Central States claims it is also entitled to recover interest, liquidated damages, attorney's fees, and costs from Blue Sky. 29 U.S.C. §§ 1132(g)(2), 1451(b). Blue Sky does not raise any objection to this request, and the court will grant this relief. However, the court also believes that a sanction against Blue Sky's attorneys may be appropriate in this case. Blue Sky has failed to identify any non-frivolous argument for denying summary judgment.*fn6 Blue Sky's attorneys should have recognized long ago that ERISA requires interim payments to be made while arbitration is pending unless Central States were shown to have no colorable claim to payments.
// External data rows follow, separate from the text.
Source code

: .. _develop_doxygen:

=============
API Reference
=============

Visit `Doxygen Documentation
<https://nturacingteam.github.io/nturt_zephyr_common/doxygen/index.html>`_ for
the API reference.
That is the law of this circuit. Cent. States, Se. & Sw. Areas Pension Fund v. Bomar Nat'l, Inc., 253 F.3d 1011, 1015-16 (7th Cir. 2001). And Blue Sky's attorneys have not identified any countervailing authority, nor suggested any good-faith argument for changing the law. Under 28 U.S.C. § 1927, the court has authority to sanction an attorney:
Any attorney or other person admitted to conduct cases in any court of the United States or any Territory thereof who so multiplies the proceedings in any case unreasonably and vexatiously may be required by the court to satisfy personally the excess costs, expenses, and attorneys' fees reasonably incurred because of such conduct.
The court also has inherent authority to impose an appropriate sanction. See Chambers v. NASCO, Inc., 501 U.S. 32, 46-47 (1991). The complaint in this case was filed on April 9, 2010. The parties have been litigating the dispute now for nearly a year. The attorneys for Blue Sky have not identified any reasonable basis for continuing the litigation. Within 28 days, the attorneys may file a brief, no more than ten pages, explaining why they should not be personally responsible for paying Central States' attorney's fees and costs.
Central States' motion is granted. Blue Sky's motions for summary judgment and to amend are denied. Summary judgment is granted for plaintiffs on Central States' claim for interim withdrawal payments and Blue Sky's counterclaims. Blue Sky must make all future interim payments as scheduled, including interest. Central States will have fourteen days from the date of the entry of this order to establish the amount of interest, fees, and costs by affidavit. Blue Sky's attorneys may file a brief within 28 days explaining why they should not be sanctioned for unreasonably multiplying this litigation.